Hulls and IU’s junior forward Will Sheehey combined for 18 of the 29 points scored during the run, shooting 10-of-11 from the field.
“Once you get into a rhythm like that [of Hulls and Sheehey], you can shoot shots like those because it feels good every time,” Scaife said. “I don’t think we got into that rhythm on a consistent basis. If we did get caught up in that [their scoring], we shouldn’t have because that’s something that goes with the flow of the game.”
Ball State’s dribble-drive offense lacked a flow for the second consecutive game. The team scored only two more points than in its 20-point loss to Indiana State on Tuesday.
A lack of movement forced guards to go one-on-one late in the clock, and they didn’t get high-quality shots. The Cardinals even resorted to running baseline screen sets similar to last season’s offense to try and get things going.

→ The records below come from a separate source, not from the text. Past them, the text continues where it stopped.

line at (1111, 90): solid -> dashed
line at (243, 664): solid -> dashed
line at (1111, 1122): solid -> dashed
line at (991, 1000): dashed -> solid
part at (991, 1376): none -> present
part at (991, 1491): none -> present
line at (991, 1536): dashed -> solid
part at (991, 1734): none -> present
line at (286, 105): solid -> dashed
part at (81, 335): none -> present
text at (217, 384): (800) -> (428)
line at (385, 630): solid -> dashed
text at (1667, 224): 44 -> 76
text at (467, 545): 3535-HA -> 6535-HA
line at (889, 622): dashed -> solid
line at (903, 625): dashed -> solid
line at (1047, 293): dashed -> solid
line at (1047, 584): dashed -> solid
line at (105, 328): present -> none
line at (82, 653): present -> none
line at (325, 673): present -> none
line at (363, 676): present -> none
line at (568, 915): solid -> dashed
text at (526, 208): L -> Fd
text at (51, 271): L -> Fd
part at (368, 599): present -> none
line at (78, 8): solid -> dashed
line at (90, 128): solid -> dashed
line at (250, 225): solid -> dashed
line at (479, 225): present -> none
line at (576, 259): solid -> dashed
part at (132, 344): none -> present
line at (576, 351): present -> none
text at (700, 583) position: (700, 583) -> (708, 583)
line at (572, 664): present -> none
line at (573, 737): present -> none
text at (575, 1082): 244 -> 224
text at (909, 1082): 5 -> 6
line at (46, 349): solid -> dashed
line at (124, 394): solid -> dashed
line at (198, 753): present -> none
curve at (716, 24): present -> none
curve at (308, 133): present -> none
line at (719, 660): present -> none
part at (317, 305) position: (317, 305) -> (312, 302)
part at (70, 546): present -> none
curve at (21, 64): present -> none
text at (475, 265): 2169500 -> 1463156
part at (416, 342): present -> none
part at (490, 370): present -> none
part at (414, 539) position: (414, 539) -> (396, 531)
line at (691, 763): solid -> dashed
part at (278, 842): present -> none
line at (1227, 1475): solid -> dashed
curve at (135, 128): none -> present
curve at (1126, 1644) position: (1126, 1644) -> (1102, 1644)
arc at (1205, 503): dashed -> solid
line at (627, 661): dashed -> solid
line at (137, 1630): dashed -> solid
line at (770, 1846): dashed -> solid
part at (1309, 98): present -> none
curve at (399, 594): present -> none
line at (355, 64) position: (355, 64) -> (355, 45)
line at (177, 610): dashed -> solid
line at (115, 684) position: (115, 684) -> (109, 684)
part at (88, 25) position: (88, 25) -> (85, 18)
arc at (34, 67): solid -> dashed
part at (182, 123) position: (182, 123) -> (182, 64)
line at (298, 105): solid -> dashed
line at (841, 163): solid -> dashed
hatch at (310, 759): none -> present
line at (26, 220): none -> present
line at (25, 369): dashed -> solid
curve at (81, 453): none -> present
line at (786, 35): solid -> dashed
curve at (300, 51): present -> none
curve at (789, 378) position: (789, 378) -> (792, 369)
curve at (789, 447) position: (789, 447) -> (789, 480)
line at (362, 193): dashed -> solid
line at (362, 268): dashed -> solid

“We had a lot of wasted possessions in the first half where we just had poor communication,” Taylor said. “If we can get everyone on the same page when we run our offense, than we get good opportunities.”
Before Sunday’s game Taylor talked about how good of an opportunity playing the No. 1 team in the nation was. Even after the blowout loss, Taylor said he didn’t regret scheduling such a tough game.
“It’s still a great opportunity for us,” Taylor said. “Not many players get that chance to play the No. 1 team in the country. As much as this hurts and as bad as we feel — we can still learn from it. There is valuable film and valuable experiences our guys got.”